Required tasks:
- A) Summarize the MNIST session description in two sentences.
- B) Copy the MNIST session description word for word, from "Reminder: a U-Net" to "(cf. the slides).".

Top of Selected text

## Score-based modelling on MNIST

In this practical session, we will train a score-based model on MNIST. You will have to implement: 

1) The forward pass of a U-Net network. 

Reminder: a U-Net is a multi-scale neural network made of skip connections with concatenation. See there: https://en.wikipedia.org/wiki/U-Net 

2) The loss function of a score-based network (denoising objective): 
\begin{align}
  \mathcal{L}_\theta &= \sum^T_{t=1} \mathbb{E}_{x_0\sim p_{\mathrm{data}}, x_t \sim p_{\sigma_t}(x_t \mid x_0)} \left[ \left\| s_{\theta}(x, t) - \nabla \log p_{t} (x_t \mid x_0) \right\|^2_2 \right] \\ &= \sum^T_{t=1} \mathbb{E}_{x_0\sim p_{\mathrm{data}}, x_t \sim p_{\sigma_t}(x_t \mid x_0)} \left[ \left\| s_{\theta}(x, t) - \frac{x_t - x_0}{\sigma_t^2} \right\|^2_2 \right]
\end{align}

3) The annealed Langevin Dynamics sampling algorithm, which runs the Langevin dynamic over the $T$ noise levels (cf. the slides).

Bottom of Selected text
Top of Dataset extract

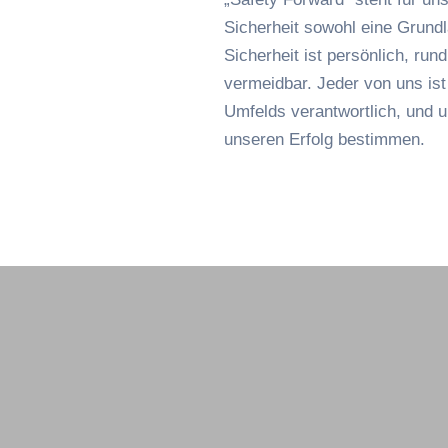
Sicherheit sowohl eine Grundla
Sicherheit ist persönlich, run
vermeidbar. Jeder von uns ist
Umfelds verantwortlich, und
unseren Erfolg bestimmen.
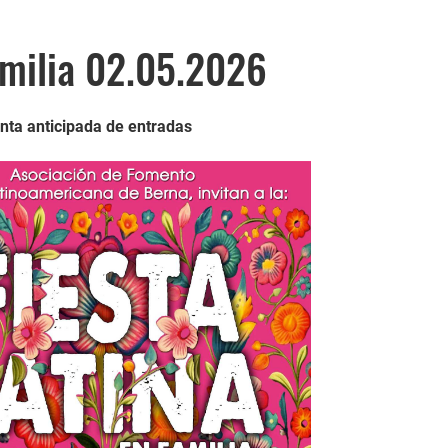
amilia 02.05.2026
enta anticipada de entradas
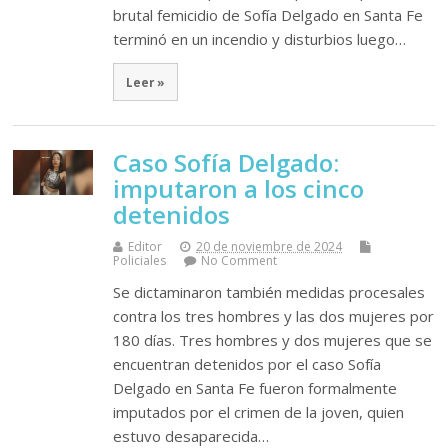
brutal femicidio de Sofía Delgado en Santa Fe
terminó en un incendio y disturbios luego…
Leer »
Caso Sofía Delgado:
imputaron a los cinco
detenidos
Editor
20 de noviembre de 2024
Policiales
No Comment
Se dictaminaron también medidas procesales
contra los tres hombres y las dos mujeres por
180 días. Tres hombres y dos mujeres que se
encuentran detenidos por el caso Sofía
Delgado en Santa Fe fueron formalmente
imputados por el crimen de la joven, quien
estuvo desaparecida…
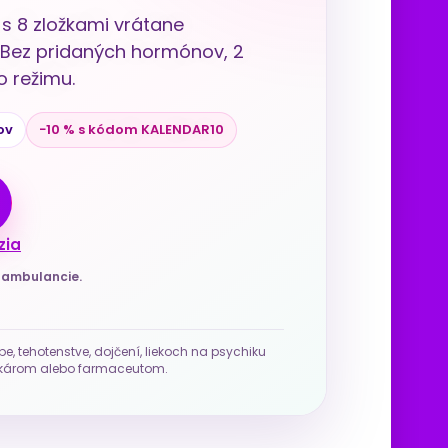
s 8 zložkami vrátane
u. Bez pridaných hormónov, 2
 režimu.
ov
−10 % s kódom KALENDAR10
zia
j ambulancie.
be, tehotenstve, dojčení, liekoch na psychiku
 lekárom alebo farmaceutom.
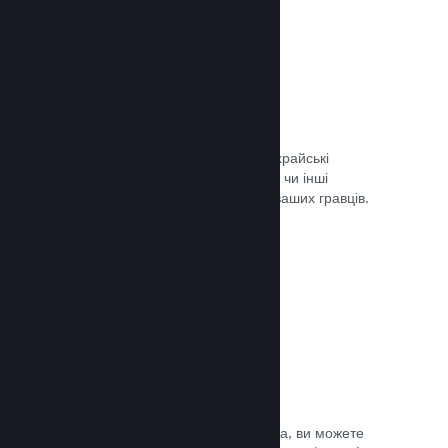
Запобігання шахрайству
Steam автоматично врегульовує шахрайські
придбання, як-от скасування вмісту, чи інші
зловживання, і це вбезпечує вас та ваших гравців.
Документація →
Захист від піратства
Щоби зменшити можливість піратства, ви можете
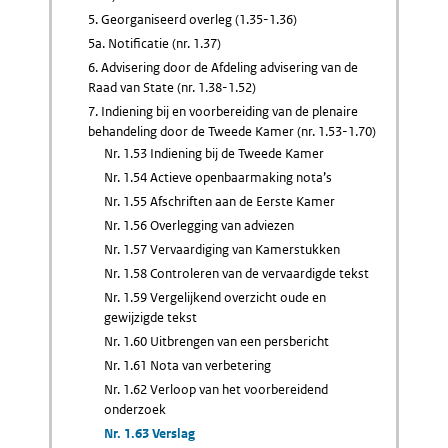
5. Georganiseerd overleg (1.35-1.36)
5a. Notificatie (nr. 1.37)
6. Advisering door de Afdeling advisering van de
Raad van State (nr. 1.38-1.52)
7. Indiening bij en voorbereiding van de plenaire
behandeling door de Tweede Kamer (nr. 1.53-1.70)
Nr. 1.53 Indiening bij de Tweede Kamer
Nr. 1.54 Actieve openbaarmaking nota’s
Nr. 1.55 Afschriften aan de Eerste Kamer
Nr. 1.56 Overlegging van adviezen
Nr. 1.57 Vervaardiging van Kamerstukken
Nr. 1.58 Controleren van de vervaardigde tekst
Nr. 1.59 Vergelijkend overzicht oude en
gewijzigde tekst
Nr. 1.60 Uitbrengen van een persbericht
Nr. 1.61 Nota van verbetering
Nr. 1.62 Verloop van het voorbereidend
onderzoek
Nr. 1.63 Verslag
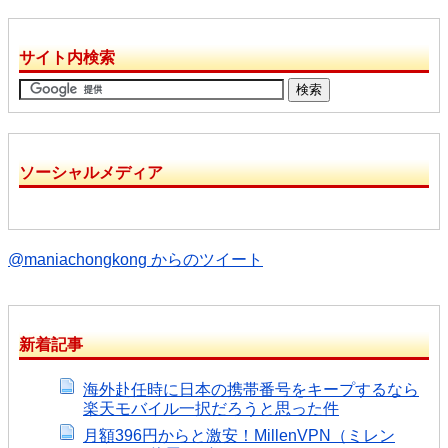
サイト内検索
ソーシャルメディア
@maniachongkong からのツイート
新着記事
海外赴任時に日本の携帯番号をキープするなら
楽天モバイル一択だろうと思った件
月額396円からと激安！MillenVPN（ミレン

Bottom of Dataset extract

Your responses:
- A) The session trains a score-based model on MNIST. The tasks are to implement the forward pass of a U-Net network, the denoising loss function of a score-based network, and the annealed Langevin Dynamics sampling algorithm, which runs over the T noise levels.

- B)
Reminder: a U-Net is a multi-scale neural network made of skip connections with concatenation. See there: https://en.wikipedia.org/wiki/U-Net 

2) The loss function of a score-based network (denoising objective): 
\begin{align}
  \mathcal{L}_\theta &= \sum^T_{t=1} \mathbb{E}_{x_0\sim p_{\mathrm{data}}, x_t \sim p_{\sigma_t}(x_t \mid x_0)} \left[ \left\| s_{\theta}(x, t) - \nabla \log p_{t} (x_t \mid x_0) \right\|^2_2 \right] \\ &= \sum^T_{t=1} \mathbb{E}_{x_0\sim p_{\mathrm{data}}, x_t \sim p_{\sigma_t}(x_t \mid x_0)} \left[ \left\| s_{\theta}(x, t) - \frac{x_t - x_0}{\sigma_t^2} \right\|^2_2 \right]
\end{align}

3) The annealed Langevin Dynamics sampling algorithm, which runs the Langevin dynamic over the $T$ noise levels (cf. the slides).